# Video Added to Nav Screen..Cheaper!



## CWolfey (Apr 1, 2003)

I wanted to pass along some valuble information.
You are able to add video to your factory nav screen without using expensive alternatives.  
The part is made by Peripheral Model #PNVI plus the proper vehicle harness which is PNVH02 for BMW. I just finished testing mine temporarily with a backup camera to see it in fact works and it does, as with the others you still need to use a FM modulator or the Aux input for audio which is easy also. It comes with a cable that connects inline with the harness already connected in the back of the nav unit. The price should be about $300-$400 but maybe cheaper

I have included pics of the unit working and the part itself
Here is the description from the website:
Link>Peripheral 
PNVI:
Dual Video Input for factory navigation displays

Designed to allow up to two independent video sources to be viewed on the factory navigation display. High quality video inputs can be selected using the external control pad. When used with a backup camera, the PNVI will automatically switch the display to the rear camera input when the vehicle is shifted into reverse.
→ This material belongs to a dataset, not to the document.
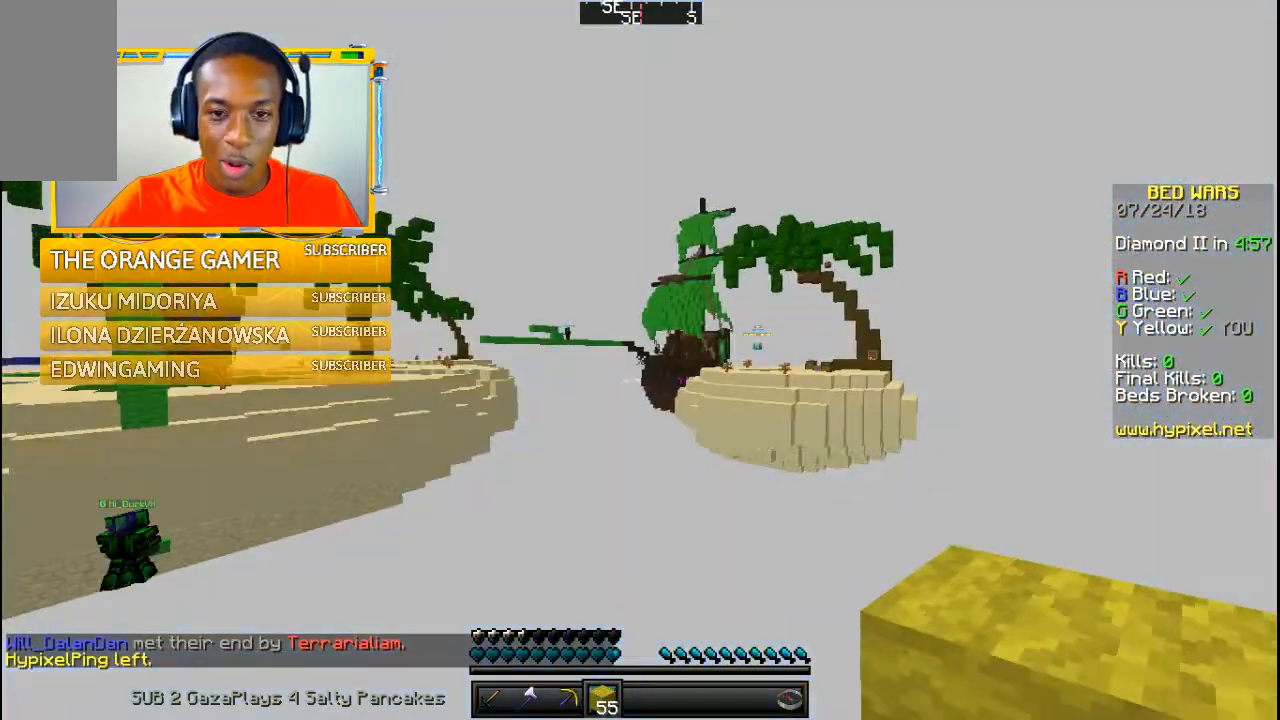
{"keys": [], "mouse": [], "events": [[200, "w", "down"], [467, "w", "up"]]}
The PNVI is a single programmable interface that uses vehicle specific harnesses to integrate video into Acura, Audi, BMW, GM, Honda, Infiniti, LandRover, Nissan, Toyota and VW's with OEM navigation displays.

• Programmable interface 
• Supports Two Video inputs with use of external control pad 
• Utilizes Vehicle specific harness - Sold separately 
• Automatically switches to Rear camera when vehicle is in Reverse


----------



## itznin (Jun 7, 2005)

CWolfey said:


> I wanted to pass along some valuble information.
> You are able to add video to your factory nav screen without using expensive alternatives.
> The part is made by Peripheral Model #PNVI plus the proper vehicle harness which is PNVH02 for BMW. I just finished testing mine temporarily with a backup camera to see it in fact works and it does, as with the others you still need to use a FM modulator or the Aux input for audio which is easy also. It comes with a cable that connects inline with the harness already connected in the back of the nav unit. The price should be about $300-$400 but maybe cheaper
> 
> ...


Any clue if it's available for IDrive/NAV?


----------



## CWolfey (Apr 1, 2003)

It looks like the chart, right now only for vehicles with the trunk mounted nav, whats odd is that they list 2004 7 series.. dont they all have I-drive?? and the 5 series too.


----------



## chivas (Aug 31, 2002)

sweet!!!!

where did you get yours from? like to add this since i do have a DVD player sitting around.


----------



## CWolfey (Apr 1, 2003)

I was able to purchase it directly from Peripheral, I will find out the price, maybe I can get a group buy going or something, I will post the details asap.


----------